And while Valiant Hearts isn’t a very long game, the production values of it will stay with you long after the game ends. I feel like I say this about every new UbiArt Framework game, but Valiant Hearts is perhaps the best looking game from that engine yet both from a design and animation perspective. The colorful cartoonish art style is incredibly detailed, not to mention insanely well animated. You would think the exaggerated style of the game would take away from its more potent of moments, but on the contrary, it rather enhances them much better than if it was some realistic grim-dark artstyle. With this and Child of Light under its belt now, I’m now more incredibly excited to see the next non-Rayman UbiArt Framework game than any Assassin’s Creed or Far Cry blockbuster.

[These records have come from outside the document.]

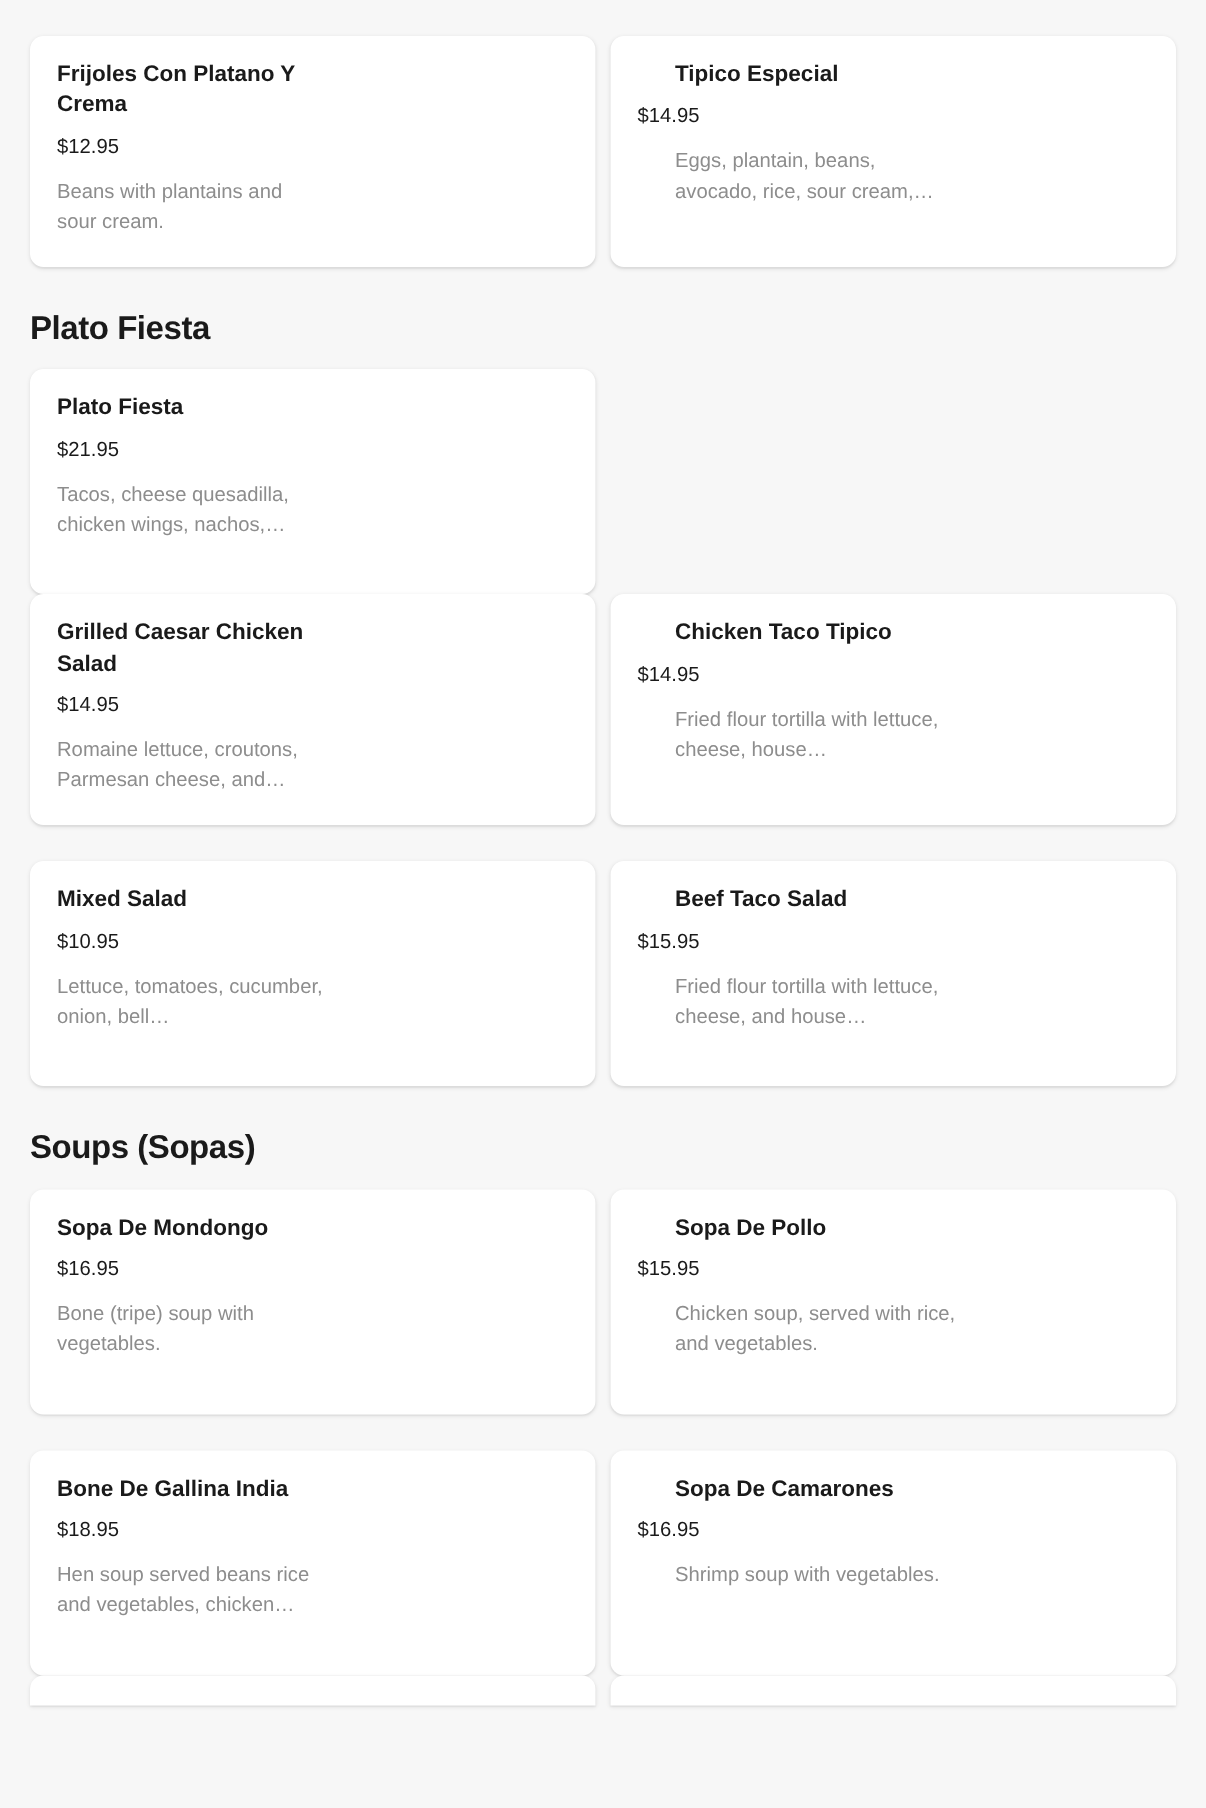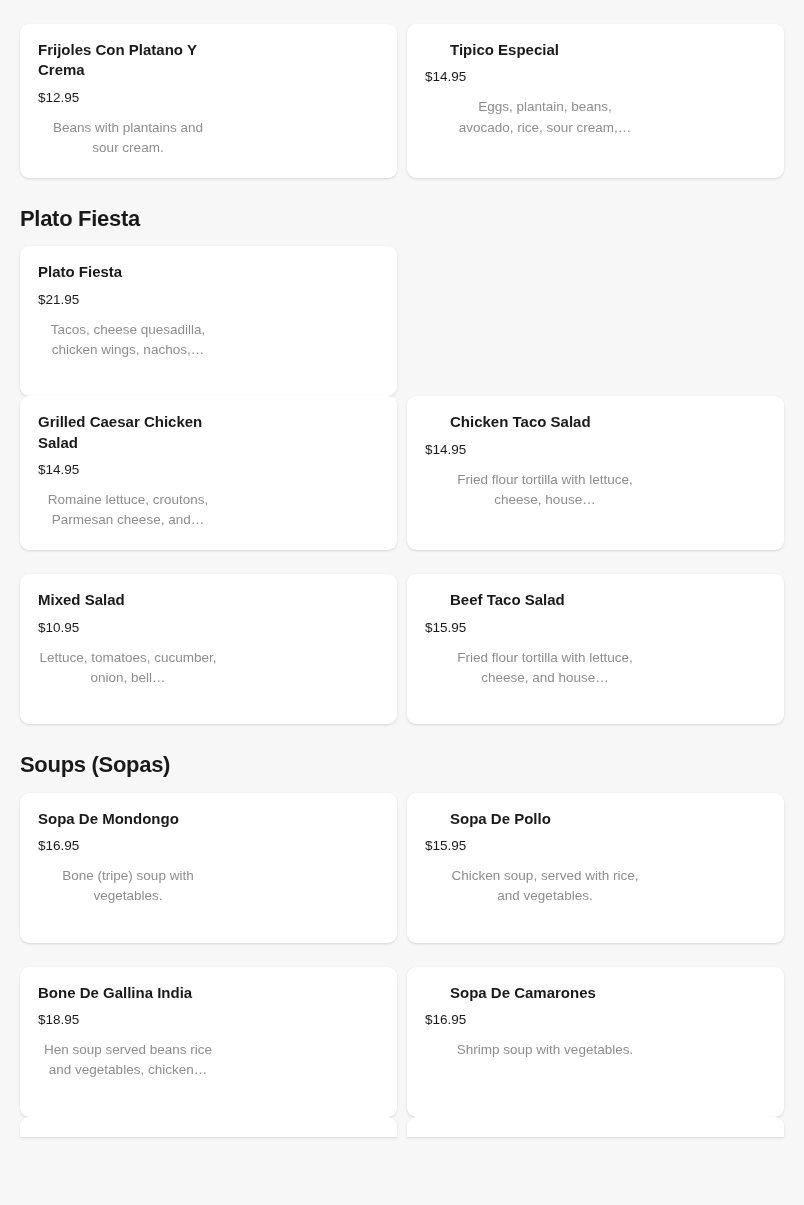--- a/index.html
+++ b/index.html
@@ -64,7 +64,6 @@
     line-height: 1.5;
     max-width: 180px;
     overflow: hidden;
-    text-align: center;
   }
   .card.wide .card-name,
   .card.wide .card-desc {

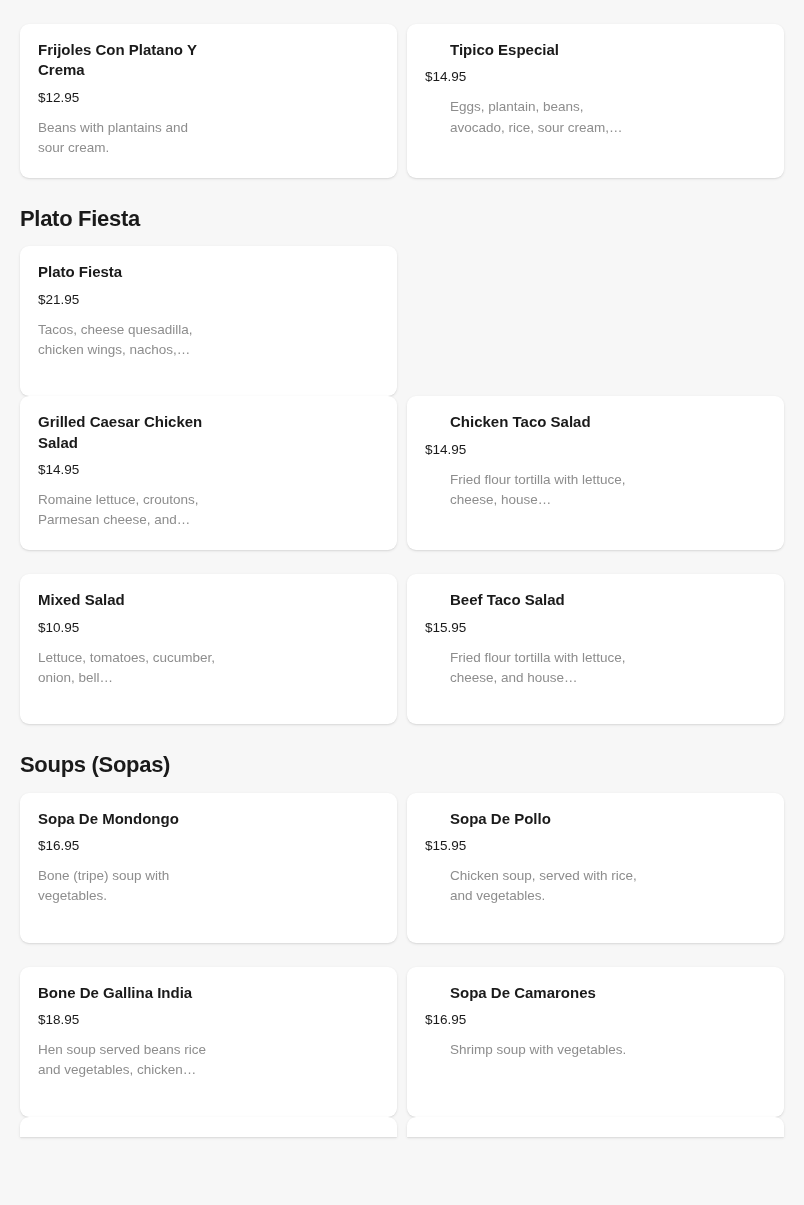--- a/index.html
+++ b/index.html
@@ -119,7 +119,7 @@
         <div class="card-desc">Romaine lettuce, croutons, Parmesan cheese, and…</div>
       </div>
       <div class="card wide">
-        <div class="card-name">Chicken Taco Salad</div>
+        <div class="card-name">Chicken Taco Tipico</div>
         <div class="card-price">$14.95</div>
         <div class="card-desc">Fried flour tortilla with lettuce, cheese, house…</div>
       </div>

Valiant Hearts is also no slouch in the audio department either. The game has a great classical soundtrack that enhances the already powerful visual moments of the game. And even in interactive moments, music plays extremely important parts in surprising rhythm puzzle moments that surprised me in a good way. The visual and auditory values of this game combine to create one of the more atmospheric and stylistically dominant titles of the year thus far.
While Valiant Hearts may not be incredibly innovative, complex or entirely successful, it’s still a great experience. While the story has some rather unfortunately crippling issues, where Valiant Hearts finds a foothold in my heart is in immersing me in the power of the moment. Charging across a battlefield as soldiers around me fall, silently navigating a hostile warzone in the middle of night, and solving mechanical and environmental puzzles are all experiences that I am very familiar with by now. But it’s a credit to Valiant Hearts that it can take these gameplay and thematic experiences and manages to make them feel new again.
While video games have a long way to become as sophisticated as their elder entertainment brethren, Valiant Hearts shows us that we are at least on the right track going forward into this new generation. And being on the correct path is half the struggle anyway.
FOUR OUT OF FIVE
(A great game that largely succeeds, but stumbles in some notable ways.)